All this is the consequence not of the natural climate, but of the political climate forced upon us in recent years. Anyone who refused to play along with the all-encompassing call to combat global warming (and to reach net-zero in the coming years) was quickly excluded from polite society and marginalized within mainstream parties—witness Wolfgang Clement, the former minister for economic affairs (SPD), who resigned from his party and who criticized Germany’s climate policy up until his death (in 2020). Bowing to Greta Thunberg and Fridays for Future and their arrogant call to “listen to the science” (as if there were only one science) became the default position.
As a result, even simple, well-established measures that had served the city in past winters were either abandoned or neglected: gritting equipment in public parks, snow shovels in rented properties. Some homeowners cancelled winter maintenance services, convinced they wouldn’t be needed anymore.
This negligence shows that, far from understanding nature, we have in fact allowed ourselves to be estranged from it—despite the challenges of harsh winters having accompanied humans in the northern hemisphere for centuries. (Pieter Bruegel the Elder’s famous 1565 painting “The Hunters in the Snow,” which depicts three weary men returning from an unsuccessful hunt, serves as a reminder). We needn’t even reach back to the Little Ice Age to know what winter can mean. Berlin has a reputation for harsh winters occurring at regular intervals. One of the harshest was 1962/63, with over 100 days of frost and temperatures often reaching -20°C—at a time when many households still lacked central heating. Yet people coped, even managing to enjoy winter’s more delightful aspects.
In truth, winters have lost much of their threat—or should have. Thanks to modern heating and efficient public transport, snowy winters now bring some of life’s greatest joys: skiing, skating, sledging. For those for whom winter meant hardship and danger, there was always the comfort that spring and summer would return—a comfort eco-warriors have been keen to spoil too. Last year, warnings of a “heatwave summer” or even a “hellish summer” began with the first hot days—warnings that proved as unfounded as predictions of no more snow.

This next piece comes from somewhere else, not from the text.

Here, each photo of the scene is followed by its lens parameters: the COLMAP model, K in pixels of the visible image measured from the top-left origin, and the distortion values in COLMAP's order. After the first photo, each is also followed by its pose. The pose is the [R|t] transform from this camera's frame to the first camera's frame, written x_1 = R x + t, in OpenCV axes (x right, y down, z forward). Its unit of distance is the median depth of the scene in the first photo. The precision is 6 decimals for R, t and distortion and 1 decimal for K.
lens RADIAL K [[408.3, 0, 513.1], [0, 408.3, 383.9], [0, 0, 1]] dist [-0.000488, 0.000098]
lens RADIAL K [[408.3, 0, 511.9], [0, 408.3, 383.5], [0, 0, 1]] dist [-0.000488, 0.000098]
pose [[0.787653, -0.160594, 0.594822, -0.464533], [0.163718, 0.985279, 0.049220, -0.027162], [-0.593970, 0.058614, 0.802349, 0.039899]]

Napoleon once said that a general who is surprised by anything on the battlefield is a bad general. What, then, should we say of authorities who appear unprepared and overwhelmed by something as natural and common as winter?

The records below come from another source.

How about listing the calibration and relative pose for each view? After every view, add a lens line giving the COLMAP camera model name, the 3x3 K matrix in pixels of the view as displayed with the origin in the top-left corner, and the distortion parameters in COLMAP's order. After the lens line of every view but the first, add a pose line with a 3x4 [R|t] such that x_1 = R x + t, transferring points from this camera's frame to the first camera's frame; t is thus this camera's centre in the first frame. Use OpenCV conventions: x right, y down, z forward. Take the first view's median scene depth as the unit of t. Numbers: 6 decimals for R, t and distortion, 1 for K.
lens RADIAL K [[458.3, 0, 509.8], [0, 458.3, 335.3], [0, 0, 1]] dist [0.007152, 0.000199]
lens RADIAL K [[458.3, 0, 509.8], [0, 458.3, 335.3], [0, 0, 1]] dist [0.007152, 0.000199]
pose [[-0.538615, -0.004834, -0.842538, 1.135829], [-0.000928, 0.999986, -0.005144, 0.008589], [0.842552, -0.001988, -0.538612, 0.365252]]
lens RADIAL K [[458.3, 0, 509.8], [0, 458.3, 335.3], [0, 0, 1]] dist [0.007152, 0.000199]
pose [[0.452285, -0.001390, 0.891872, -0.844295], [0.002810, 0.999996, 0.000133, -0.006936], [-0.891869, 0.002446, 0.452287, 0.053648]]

If discussing the weather has ceased to be innocent, it is because it now puts our technocratic, aloof elite on the spot. They have invested too much in the rhetoric of saving us from global warming to ever change course. Even as winter continues, public media eagerly spread news that, despite being cold locally, this January was in fact the fifth hottest globally. This may be true, but Berliners sliding through their city won’t be impressed. They will demand safer roads and a government rooted in life’s realities, not in global climate statistics (which many feel their country can hardly influence anyway). They are right.